An origination fee is an upfront fee charged by your lender to process a new loan application. Lenders use these fees to make back the costs of underwriting and verifying a new borrower.
Origination fees for personal loans can range from 1 to 8 percent of the loan amount, depending on your credit score and the length of the loan.

How do origination fees factor into total cost?

Generally, you can repay loan origination fees in one of two ways: You can roll the fee into your loan’s balance, or take it out of the funds you receive.

Let’s say you’re paying a 3 percent fee on a $10,000 loan. You may have the following options:

  1. Roll the fee into the loan balance, so you’re paying $10,300
  2. Take the fee out of your funds, so you receive only $9,700

With some lenders, you may not have a choice.
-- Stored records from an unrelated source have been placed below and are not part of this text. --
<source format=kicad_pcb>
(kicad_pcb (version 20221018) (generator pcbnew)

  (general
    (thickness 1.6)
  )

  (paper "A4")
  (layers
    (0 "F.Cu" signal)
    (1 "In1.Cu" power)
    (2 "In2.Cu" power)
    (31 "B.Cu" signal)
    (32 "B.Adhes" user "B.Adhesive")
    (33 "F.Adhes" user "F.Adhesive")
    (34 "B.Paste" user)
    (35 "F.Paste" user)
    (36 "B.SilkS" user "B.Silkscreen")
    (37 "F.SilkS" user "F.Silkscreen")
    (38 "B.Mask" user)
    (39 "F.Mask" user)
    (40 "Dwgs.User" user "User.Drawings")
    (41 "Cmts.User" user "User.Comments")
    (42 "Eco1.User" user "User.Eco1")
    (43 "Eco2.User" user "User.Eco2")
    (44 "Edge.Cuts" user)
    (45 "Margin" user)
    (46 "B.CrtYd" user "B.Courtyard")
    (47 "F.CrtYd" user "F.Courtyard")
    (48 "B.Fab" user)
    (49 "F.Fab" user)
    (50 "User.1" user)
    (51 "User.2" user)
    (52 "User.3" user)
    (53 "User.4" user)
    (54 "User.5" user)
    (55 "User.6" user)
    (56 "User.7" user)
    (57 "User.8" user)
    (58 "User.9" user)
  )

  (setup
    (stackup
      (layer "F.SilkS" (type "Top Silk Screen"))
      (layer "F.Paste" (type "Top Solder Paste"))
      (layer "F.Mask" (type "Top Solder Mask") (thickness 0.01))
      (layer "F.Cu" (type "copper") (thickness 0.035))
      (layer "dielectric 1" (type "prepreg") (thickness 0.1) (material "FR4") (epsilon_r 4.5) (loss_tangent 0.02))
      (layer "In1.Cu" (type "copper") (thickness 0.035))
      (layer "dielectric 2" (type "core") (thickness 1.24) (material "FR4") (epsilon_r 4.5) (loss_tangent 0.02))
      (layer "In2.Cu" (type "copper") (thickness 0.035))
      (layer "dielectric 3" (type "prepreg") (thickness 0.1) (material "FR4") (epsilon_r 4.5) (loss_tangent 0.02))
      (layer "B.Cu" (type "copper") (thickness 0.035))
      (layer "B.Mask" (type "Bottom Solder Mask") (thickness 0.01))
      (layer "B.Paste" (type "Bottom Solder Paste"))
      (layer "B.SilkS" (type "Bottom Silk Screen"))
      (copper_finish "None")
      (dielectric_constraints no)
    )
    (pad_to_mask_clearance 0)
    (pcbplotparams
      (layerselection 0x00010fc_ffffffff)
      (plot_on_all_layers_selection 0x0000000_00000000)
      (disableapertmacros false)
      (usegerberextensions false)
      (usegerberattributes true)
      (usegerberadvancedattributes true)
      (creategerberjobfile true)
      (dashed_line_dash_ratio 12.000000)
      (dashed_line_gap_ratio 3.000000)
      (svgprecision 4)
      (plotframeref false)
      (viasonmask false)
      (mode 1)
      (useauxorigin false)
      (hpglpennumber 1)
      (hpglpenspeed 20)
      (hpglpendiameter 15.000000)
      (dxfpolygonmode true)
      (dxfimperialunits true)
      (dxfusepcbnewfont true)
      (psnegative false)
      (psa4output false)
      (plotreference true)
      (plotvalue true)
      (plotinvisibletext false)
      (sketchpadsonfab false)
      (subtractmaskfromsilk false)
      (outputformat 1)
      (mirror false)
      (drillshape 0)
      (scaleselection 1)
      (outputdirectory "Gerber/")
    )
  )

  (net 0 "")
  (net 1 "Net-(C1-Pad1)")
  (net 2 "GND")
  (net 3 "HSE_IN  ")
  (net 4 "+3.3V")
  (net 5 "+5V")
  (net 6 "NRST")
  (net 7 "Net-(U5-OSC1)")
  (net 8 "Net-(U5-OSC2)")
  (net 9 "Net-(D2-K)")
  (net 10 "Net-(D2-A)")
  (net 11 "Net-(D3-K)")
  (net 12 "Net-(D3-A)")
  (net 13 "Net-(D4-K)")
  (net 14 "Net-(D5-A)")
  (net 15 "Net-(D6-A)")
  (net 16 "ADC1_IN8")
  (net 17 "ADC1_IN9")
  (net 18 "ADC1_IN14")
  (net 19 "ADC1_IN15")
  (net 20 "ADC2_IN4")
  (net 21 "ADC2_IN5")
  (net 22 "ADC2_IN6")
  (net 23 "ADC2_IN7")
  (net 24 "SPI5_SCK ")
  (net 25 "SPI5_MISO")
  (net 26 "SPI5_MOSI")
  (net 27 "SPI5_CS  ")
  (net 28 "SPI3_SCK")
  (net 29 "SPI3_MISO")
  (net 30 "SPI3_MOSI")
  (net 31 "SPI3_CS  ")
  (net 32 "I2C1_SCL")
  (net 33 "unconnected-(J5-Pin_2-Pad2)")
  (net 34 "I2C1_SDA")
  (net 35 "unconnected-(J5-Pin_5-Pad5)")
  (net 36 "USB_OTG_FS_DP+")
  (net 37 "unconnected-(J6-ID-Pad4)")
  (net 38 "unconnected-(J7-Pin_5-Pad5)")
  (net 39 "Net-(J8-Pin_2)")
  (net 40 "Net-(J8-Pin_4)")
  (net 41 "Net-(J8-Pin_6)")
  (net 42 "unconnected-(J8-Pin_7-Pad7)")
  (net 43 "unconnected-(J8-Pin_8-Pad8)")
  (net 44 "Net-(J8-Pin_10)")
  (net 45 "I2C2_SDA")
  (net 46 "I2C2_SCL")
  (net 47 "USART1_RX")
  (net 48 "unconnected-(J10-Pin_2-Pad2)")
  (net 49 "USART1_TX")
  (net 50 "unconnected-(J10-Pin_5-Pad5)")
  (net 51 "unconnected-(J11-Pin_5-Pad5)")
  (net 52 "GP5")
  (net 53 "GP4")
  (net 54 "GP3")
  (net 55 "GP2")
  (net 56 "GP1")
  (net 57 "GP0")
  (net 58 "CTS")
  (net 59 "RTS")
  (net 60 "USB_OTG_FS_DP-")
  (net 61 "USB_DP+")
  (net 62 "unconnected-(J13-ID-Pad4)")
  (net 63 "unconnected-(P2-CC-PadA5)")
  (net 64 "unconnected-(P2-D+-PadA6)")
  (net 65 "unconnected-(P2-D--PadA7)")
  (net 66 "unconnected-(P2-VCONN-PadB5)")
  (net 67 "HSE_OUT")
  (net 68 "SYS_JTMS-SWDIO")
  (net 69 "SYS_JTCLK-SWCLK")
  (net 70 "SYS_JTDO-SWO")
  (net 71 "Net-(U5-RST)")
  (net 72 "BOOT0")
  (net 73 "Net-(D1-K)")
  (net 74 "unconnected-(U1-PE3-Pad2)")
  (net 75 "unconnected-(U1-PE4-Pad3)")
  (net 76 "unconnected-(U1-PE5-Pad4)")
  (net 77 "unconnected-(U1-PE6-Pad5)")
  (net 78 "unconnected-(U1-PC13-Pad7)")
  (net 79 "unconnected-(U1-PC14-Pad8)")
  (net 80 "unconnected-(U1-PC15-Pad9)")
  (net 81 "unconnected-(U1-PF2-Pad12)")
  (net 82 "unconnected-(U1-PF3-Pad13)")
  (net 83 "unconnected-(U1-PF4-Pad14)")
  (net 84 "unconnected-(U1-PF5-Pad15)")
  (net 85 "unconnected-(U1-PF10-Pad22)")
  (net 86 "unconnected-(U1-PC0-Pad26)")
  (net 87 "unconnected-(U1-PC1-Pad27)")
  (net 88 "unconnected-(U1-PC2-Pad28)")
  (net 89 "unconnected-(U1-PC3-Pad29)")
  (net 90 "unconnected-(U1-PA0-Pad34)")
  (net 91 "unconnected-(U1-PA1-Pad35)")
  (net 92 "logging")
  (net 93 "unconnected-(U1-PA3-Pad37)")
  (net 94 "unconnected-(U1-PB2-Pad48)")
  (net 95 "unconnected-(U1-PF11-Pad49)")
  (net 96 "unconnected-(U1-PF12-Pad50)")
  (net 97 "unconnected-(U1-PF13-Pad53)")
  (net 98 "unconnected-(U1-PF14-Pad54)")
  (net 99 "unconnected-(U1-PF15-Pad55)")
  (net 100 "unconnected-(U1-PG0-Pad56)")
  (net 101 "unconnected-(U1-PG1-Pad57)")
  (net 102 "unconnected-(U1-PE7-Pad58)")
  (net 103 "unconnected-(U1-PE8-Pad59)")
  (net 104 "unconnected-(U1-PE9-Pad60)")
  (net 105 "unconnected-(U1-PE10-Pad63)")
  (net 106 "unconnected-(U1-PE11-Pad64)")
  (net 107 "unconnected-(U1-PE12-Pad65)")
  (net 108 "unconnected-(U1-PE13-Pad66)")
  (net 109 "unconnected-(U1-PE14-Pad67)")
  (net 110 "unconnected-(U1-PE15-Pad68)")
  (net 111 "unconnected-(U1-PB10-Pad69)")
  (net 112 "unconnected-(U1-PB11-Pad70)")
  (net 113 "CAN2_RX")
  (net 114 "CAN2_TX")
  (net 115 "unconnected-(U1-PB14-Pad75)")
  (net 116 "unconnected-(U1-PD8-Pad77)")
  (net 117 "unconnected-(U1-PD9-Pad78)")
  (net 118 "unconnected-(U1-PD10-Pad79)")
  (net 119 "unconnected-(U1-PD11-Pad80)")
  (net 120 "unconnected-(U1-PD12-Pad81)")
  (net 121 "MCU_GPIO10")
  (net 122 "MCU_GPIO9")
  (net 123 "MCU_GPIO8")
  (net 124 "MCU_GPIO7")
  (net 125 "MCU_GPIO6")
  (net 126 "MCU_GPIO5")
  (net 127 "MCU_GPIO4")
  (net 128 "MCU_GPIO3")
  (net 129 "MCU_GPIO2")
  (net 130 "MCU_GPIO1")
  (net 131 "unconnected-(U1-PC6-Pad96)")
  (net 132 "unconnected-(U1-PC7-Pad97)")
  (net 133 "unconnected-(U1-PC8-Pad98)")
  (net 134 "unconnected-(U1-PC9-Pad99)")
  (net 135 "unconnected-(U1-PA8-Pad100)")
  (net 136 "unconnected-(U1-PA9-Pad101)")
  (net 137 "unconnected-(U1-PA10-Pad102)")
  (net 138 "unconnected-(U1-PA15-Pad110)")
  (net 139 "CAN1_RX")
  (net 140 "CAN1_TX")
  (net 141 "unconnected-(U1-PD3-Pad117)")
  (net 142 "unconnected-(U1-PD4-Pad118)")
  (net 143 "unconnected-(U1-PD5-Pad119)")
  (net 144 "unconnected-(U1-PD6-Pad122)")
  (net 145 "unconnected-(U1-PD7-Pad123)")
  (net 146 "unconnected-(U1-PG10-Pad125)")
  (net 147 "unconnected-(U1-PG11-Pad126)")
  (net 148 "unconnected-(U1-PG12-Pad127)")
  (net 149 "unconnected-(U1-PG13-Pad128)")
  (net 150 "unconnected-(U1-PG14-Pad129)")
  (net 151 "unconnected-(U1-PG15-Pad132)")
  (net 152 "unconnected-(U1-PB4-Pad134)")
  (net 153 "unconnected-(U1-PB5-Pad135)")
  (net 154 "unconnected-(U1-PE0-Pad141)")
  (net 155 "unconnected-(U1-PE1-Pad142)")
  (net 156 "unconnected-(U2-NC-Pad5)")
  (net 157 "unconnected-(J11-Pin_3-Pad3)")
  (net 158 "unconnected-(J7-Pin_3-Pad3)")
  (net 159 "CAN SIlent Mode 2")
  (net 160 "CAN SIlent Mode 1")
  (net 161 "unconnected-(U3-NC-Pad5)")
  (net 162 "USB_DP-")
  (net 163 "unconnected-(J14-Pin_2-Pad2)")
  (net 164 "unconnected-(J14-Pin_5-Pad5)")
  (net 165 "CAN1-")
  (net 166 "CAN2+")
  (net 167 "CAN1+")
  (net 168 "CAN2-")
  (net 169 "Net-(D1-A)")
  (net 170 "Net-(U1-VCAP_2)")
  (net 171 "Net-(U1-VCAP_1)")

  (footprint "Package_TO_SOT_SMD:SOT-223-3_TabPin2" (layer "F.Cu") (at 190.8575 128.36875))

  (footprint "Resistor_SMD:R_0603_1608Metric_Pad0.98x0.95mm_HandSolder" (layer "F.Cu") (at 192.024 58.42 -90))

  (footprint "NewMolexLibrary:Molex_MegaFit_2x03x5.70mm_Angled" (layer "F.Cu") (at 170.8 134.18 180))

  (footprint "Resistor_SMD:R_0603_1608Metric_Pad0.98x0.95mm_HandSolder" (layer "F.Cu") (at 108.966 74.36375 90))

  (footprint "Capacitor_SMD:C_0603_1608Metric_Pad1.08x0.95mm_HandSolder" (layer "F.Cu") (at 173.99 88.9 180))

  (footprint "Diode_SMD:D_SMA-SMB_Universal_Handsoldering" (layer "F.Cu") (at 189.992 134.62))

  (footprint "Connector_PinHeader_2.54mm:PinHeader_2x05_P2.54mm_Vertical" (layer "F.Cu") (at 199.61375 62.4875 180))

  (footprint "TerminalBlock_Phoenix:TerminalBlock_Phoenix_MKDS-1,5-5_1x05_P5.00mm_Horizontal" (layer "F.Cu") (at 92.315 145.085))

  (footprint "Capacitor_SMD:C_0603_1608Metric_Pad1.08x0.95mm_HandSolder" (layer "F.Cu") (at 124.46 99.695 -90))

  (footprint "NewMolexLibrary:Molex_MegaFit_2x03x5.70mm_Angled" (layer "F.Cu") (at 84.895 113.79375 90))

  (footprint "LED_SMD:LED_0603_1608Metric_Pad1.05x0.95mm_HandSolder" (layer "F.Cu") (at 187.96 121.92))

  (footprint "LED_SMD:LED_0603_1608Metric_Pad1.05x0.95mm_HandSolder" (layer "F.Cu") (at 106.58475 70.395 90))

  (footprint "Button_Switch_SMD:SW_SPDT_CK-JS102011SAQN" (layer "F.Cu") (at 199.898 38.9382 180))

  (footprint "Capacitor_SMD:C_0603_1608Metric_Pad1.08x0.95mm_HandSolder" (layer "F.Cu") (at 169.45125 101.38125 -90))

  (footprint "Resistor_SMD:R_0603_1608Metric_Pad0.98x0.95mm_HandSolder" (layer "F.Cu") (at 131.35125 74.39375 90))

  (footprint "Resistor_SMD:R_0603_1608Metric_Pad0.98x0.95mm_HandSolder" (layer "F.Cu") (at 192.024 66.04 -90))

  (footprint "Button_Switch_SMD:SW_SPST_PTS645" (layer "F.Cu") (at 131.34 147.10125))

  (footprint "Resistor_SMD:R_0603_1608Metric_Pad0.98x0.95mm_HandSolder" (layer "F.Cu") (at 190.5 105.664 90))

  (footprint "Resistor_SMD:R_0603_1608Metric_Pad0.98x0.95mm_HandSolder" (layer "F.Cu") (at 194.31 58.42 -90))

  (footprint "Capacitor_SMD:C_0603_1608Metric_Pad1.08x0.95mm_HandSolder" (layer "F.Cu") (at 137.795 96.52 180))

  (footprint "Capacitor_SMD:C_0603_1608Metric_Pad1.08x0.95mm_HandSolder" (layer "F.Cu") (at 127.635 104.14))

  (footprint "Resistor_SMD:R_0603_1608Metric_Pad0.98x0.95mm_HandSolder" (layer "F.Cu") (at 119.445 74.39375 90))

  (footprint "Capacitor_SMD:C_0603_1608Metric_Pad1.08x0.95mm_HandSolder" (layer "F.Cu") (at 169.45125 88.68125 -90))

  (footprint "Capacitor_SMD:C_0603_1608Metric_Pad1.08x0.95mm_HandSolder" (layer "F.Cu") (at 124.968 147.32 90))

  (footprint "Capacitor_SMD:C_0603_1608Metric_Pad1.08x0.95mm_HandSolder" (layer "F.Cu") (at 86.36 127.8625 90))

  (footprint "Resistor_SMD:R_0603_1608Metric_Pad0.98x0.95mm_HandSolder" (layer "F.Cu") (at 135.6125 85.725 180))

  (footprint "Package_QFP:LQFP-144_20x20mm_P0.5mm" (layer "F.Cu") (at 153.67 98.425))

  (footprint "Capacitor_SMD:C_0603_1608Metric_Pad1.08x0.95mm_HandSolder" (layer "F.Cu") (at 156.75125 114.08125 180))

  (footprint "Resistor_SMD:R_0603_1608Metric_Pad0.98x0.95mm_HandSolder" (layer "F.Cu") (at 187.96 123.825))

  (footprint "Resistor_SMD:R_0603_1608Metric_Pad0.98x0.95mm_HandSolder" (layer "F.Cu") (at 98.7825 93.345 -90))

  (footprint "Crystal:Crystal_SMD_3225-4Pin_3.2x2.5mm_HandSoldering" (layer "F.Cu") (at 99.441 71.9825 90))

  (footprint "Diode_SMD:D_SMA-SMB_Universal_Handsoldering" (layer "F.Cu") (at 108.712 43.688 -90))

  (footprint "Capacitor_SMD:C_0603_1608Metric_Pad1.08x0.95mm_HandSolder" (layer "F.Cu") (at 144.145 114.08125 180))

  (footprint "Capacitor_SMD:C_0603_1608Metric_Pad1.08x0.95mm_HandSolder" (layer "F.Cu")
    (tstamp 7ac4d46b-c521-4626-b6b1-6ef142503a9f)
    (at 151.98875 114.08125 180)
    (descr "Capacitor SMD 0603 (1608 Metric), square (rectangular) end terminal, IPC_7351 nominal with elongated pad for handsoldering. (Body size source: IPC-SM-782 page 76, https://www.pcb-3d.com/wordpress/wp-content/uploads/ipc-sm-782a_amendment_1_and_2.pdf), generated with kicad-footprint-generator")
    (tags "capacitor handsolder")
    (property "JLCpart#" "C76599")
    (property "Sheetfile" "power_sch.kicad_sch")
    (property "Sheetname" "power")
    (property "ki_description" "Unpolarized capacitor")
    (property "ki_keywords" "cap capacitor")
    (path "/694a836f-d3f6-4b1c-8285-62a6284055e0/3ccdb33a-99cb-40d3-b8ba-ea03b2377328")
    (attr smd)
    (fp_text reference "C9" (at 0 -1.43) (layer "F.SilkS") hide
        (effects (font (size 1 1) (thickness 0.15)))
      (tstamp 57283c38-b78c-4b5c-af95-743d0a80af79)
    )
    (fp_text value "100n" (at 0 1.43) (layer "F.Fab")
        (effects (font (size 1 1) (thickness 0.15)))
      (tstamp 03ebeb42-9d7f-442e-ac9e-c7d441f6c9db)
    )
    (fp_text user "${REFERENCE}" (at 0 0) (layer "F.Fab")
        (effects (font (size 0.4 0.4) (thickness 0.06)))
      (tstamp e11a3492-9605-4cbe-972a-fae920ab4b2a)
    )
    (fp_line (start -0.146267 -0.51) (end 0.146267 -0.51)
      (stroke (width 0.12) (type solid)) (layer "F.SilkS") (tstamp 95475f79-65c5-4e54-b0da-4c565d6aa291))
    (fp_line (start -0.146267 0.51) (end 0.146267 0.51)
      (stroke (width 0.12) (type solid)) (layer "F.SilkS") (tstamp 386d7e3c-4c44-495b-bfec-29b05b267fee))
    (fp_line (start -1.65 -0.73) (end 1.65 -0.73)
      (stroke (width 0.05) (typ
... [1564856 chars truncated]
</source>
As you shop for a loan, be sure to ask each lender about their process and your options.

Greg McBride, Bankrate’s chief financial analyst, says having the fee taken out of the loan principal may be the only way some people can afford to take out a personal loan. “For a lot of borrowers, it’s much more convenient to have it come out of the loan proceeds simply because they may be strapped for cash to begin with,” he says.

How to compare loan fees from different lenders

When you’re loan-shopping, don’t put all your focus on interest rates. Look at the annual percentage rate (APR), too. The APR better reflects the full cost of the loan by including loan fees as well as interest.
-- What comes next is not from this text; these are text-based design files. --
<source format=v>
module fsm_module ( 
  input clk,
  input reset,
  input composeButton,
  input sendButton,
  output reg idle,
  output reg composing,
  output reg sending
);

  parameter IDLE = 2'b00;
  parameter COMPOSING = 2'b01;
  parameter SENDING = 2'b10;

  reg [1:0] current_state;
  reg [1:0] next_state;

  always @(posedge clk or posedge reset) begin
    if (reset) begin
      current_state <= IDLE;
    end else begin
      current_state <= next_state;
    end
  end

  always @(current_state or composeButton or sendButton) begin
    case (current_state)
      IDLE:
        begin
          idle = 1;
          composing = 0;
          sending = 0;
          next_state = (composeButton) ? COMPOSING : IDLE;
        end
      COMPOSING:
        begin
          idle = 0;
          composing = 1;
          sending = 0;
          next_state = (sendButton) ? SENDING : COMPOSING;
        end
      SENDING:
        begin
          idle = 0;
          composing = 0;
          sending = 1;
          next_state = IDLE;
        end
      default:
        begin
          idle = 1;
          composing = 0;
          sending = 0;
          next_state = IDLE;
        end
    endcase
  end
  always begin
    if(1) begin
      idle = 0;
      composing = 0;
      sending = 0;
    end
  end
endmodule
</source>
For example, let’s say you’re comparing personal loans from two lenders. Both offer 5 percent interest and a loan term of 5 years. However, the first loan offer has an origination fee of 3 percent, while the second comes with a fee of 5 percent. The interest rate stays the same for both loans, but the APR for the first loan will be significantly lower than the second.

“This is why it’s important to comparison shop based on APR,” says McBride. “It puts everything on an apples-to-apples basis.”

Do all loans come with origination fees?

Some lenders advertise loans that don’t charge origination or processing fees, but don’t assume these offers are always the cheaper choice. Lenders are still looking to get back application costs.

If you’re considering a no-origination-fee personal loan, pay close attention to the loan’s other costs. Lenders may try to make their money back through higher interest rates or prepayment penalties instead.

In addition to origination fees, other factors to consider include:

  • Monthly payment
  • Prepayment penalty fee
  • Security deposit (secured loans)
  • Term length

Depending on the lender, you may have to pay other fees attached to your personal loan as well, such as application fees, late payment fees, returned check fees, check processing fees, and more. Lenders are required to disclose all associated fees so make sure to take them all into account.

Plan ahead to minimize the pinch of origination fees

All loans come with interest and fees — consider them the cost of borrowing money. If you’re not careful, however, they can add hundreds or even thousands of dollars to your loan.

Reading the fine print and knowing the right questions to ask lenders can help you avoid some of the sting.